[[ Given entries, beginning ]]

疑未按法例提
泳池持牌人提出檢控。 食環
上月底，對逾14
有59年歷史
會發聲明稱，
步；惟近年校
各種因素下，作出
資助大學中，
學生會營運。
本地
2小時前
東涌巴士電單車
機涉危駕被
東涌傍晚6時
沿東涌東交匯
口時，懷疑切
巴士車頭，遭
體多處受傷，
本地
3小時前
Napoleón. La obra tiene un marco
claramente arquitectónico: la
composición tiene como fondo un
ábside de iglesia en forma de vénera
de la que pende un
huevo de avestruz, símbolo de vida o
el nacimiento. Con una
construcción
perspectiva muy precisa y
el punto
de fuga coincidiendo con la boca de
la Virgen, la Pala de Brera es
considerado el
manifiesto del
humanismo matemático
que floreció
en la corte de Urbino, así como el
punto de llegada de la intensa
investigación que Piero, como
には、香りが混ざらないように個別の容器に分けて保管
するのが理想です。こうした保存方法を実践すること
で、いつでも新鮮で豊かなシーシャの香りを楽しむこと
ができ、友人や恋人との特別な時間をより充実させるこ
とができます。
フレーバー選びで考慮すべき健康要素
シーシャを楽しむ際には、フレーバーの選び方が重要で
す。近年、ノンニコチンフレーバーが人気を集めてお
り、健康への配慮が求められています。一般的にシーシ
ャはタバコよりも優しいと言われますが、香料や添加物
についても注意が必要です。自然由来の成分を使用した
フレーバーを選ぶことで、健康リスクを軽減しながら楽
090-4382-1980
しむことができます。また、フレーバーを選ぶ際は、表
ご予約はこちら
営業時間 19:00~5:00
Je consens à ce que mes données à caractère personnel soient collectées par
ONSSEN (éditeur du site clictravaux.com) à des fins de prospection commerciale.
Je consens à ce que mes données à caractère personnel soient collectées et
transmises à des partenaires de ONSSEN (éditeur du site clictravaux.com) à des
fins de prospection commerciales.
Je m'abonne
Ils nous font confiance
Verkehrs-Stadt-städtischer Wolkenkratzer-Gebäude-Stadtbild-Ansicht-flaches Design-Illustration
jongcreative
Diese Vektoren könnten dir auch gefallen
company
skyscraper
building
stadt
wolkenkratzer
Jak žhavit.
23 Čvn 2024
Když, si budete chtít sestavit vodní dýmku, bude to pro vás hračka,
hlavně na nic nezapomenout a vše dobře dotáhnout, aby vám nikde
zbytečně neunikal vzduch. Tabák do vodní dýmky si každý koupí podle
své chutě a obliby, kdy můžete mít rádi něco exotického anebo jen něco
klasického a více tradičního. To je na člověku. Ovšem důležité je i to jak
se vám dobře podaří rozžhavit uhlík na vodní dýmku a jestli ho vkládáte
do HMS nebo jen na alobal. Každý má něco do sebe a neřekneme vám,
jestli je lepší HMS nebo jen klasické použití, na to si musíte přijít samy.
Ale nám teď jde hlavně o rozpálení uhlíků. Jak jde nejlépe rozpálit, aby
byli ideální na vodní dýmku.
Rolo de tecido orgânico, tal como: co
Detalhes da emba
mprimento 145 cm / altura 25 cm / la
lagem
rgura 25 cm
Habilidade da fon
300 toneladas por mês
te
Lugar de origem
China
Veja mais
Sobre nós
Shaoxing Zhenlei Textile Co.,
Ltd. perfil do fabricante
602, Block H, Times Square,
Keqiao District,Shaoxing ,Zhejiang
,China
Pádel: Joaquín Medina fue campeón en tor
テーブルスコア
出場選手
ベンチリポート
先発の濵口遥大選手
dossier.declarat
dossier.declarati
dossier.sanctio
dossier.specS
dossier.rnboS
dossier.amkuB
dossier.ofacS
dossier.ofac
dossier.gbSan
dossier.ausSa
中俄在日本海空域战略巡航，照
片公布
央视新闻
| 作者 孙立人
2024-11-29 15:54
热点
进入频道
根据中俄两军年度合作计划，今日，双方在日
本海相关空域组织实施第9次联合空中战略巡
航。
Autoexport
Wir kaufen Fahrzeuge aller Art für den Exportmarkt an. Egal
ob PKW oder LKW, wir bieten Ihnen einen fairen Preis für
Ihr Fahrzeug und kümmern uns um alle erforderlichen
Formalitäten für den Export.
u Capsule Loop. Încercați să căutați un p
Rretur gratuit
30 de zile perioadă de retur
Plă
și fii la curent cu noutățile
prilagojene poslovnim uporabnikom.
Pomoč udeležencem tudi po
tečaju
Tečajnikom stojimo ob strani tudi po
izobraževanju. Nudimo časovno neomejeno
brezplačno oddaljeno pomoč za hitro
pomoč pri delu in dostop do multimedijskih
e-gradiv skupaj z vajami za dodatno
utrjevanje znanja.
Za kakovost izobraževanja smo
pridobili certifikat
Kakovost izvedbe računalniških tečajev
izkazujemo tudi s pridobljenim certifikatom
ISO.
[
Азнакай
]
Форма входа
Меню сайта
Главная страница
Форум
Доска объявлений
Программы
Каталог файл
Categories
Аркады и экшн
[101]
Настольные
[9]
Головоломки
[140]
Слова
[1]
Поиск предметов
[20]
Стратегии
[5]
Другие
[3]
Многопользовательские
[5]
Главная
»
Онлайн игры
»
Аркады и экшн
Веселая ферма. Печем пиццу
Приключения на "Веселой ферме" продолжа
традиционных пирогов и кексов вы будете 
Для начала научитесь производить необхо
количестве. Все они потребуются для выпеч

[[ Given entries, end ]]

## Task prompt
Print all the entries above line for line, unchanged and in their original order.

## Task response
疑未按法例提
泳池持牌人提出檢控。 食環
上月底，對逾14
有59年歷史
會發聲明稱，
步；惟近年校
各種因素下，作出
資助大學中，
學生會營運。
本地
2小時前
東涌巴士電單車
機涉危駕被
東涌傍晚6時
沿東涌東交匯
口時，懷疑切
巴士車頭，遭
體多處受傷，
本地
3小時前
Napoleón. La obra tiene un marco
claramente arquitectónico: la
composición tiene como fondo un
ábside de iglesia en forma de vénera
de la que pende un
huevo de avestruz, símbolo de vida o
el nacimiento. Con una
construcción
perspectiva muy precisa y
el punto
de fuga coincidiendo con la boca de
la Virgen, la Pala de Brera es
considerado el
manifiesto del
humanismo matemático
que floreció
en la corte de Urbino, así como el
punto de llegada de la intensa
investigación que Piero, como
には、香りが混ざらないように個別の容器に分けて保管
するのが理想です。こうした保存方法を実践すること
で、いつでも新鮮で豊かなシーシャの香りを楽しむこと
ができ、友人や恋人との特別な時間をより充実させるこ
とができます。
フレーバー選びで考慮すべき健康要素
シーシャを楽しむ際には、フレーバーの選び方が重要で
す。近年、ノンニコチンフレーバーが人気を集めてお
り、健康への配慮が求められています。一般的にシーシ
ャはタバコよりも優しいと言われますが、香料や添加物
についても注意が必要です。自然由来の成分を使用した
フレーバーを選ぶことで、健康リスクを軽減しながら楽
090-4382-1980
しむことができます。また、フレーバーを選ぶ際は、表
ご予約はこちら
営業時間 19:00~5:00
Je consens à ce que mes données à caractère personnel soient collectées par
ONSSEN (éditeur du site clictravaux.com) à des fins de prospection commerciale.
Je consens à ce que mes données à caractère personnel soient collectées et
transmises à des partenaires de ONSSEN (éditeur du site clictravaux.com) à des
fins de prospection commerciales.
Je m'abonne
Ils nous font confiance
Verkehrs-Stadt-städtischer Wolkenkratzer-Gebäude-Stadtbild-Ansicht-flaches Design-Illustration
jongcreative
Diese Vektoren könnten dir auch gefallen
company
skyscraper
building
stadt
wolkenkratzer
Jak žhavit.
23 Čvn 2024
Když, si budete chtít sestavit vodní dýmku, bude to pro vás hračka,
hlavně na nic nezapomenout a vše dobře dotáhnout, aby vám nikde
zbytečně neunikal vzduch. Tabák do vodní dýmky si každý koupí podle
své chutě a obliby, kdy můžete mít rádi něco exotického anebo jen něco
klasického a více tradičního. To je na člověku. Ovšem důležité je i to jak
se vám dobře podaří rozžhavit uhlík na vodní dýmku a jestli ho vkládáte
do HMS nebo jen na alobal. Každý má něco do sebe a neřekneme vám,
jestli je lepší HMS nebo jen klasické použití, na to si musíte přijít samy.
Ale nám teď jde hlavně o rozpálení uhlíků. Jak jde nejlépe rozpálit, aby
byli ideální na vodní dýmku.
Rolo de tecido orgânico, tal como: co
Detalhes da emba
mprimento 145 cm / altura 25 cm / la
lagem
rgura 25 cm
Habilidade da fon
300 toneladas por mês
te
Lugar de origem
China
Veja mais
Sobre nós
Shaoxing Zhenlei Textile Co.,
Ltd. perfil do fabricante
602, Block H, Times Square,
Keqiao District,Shaoxing ,Zhejiang
,China
Pádel: Joaquín Medina fue campeón en tor
テーブルスコア
出場選手
ベンチリポート
先発の濵口遥大選手
dossier.declarat
dossier.declarati
dossier.sanctio
dossier.specS
dossier.rnboS
dossier.amkuB
dossier.ofacS
dossier.ofac
dossier.gbSan
dossier.ausSa
中俄在日本海空域战略巡航，照
片公布
央视新闻
| 作者 孙立人
2024-11-29 15:54
热点
进入频道
根据中俄两军年度合作计划，今日，双方在日
本海相关空域组织实施第9次联合空中战略巡
航。
Autoexport
Wir kaufen Fahrzeuge aller Art für den Exportmarkt an. Egal
ob PKW oder LKW, wir bieten Ihnen einen fairen Preis für
Ihr Fahrzeug und kümmern uns um alle erforderlichen
Formalitäten für den Export.
u Capsule Loop. Încercați să căutați un p
Rretur gratuit
30 de zile perioadă de retur
Plă
și fii la curent cu noutățile
prilagojene poslovnim uporabnikom.
Pomoč udeležencem tudi po
tečaju
Tečajnikom stojimo ob strani tudi po
izobraževanju. Nudimo časovno neomejeno
brezplačno oddaljeno pomoč za hitro
pomoč pri delu in dostop do multimedijskih
e-gradiv skupaj z vajami za dodatno
utrjevanje znanja.
Za kakovost izobraževanja smo
pridobili certifikat
Kakovost izvedbe računalniških tečajev
izkazujemo tudi s pridobljenim certifikatom
ISO.
[
Азнакай
]
Форма входа
Меню сайта
Главная страница
Форум
Доска объявлений
Программы
Каталог файл
Categories
Аркады и экшн
[101]
Настольные
[9]
Головоломки
[140]
Слова
[1]
Поиск предметов
[20]
Стратегии
[5]
Другие
[3]
Многопользовательские
[5]
Главная
»
Онлайн игры
»
Аркады и экшн
Веселая ферма. Печем пиццу
Приключения на "Веселой ферме" продолжа
традиционных пирогов и кексов вы будете 
Для начала научитесь производить необхо
количестве. Все они потребуются для выпеч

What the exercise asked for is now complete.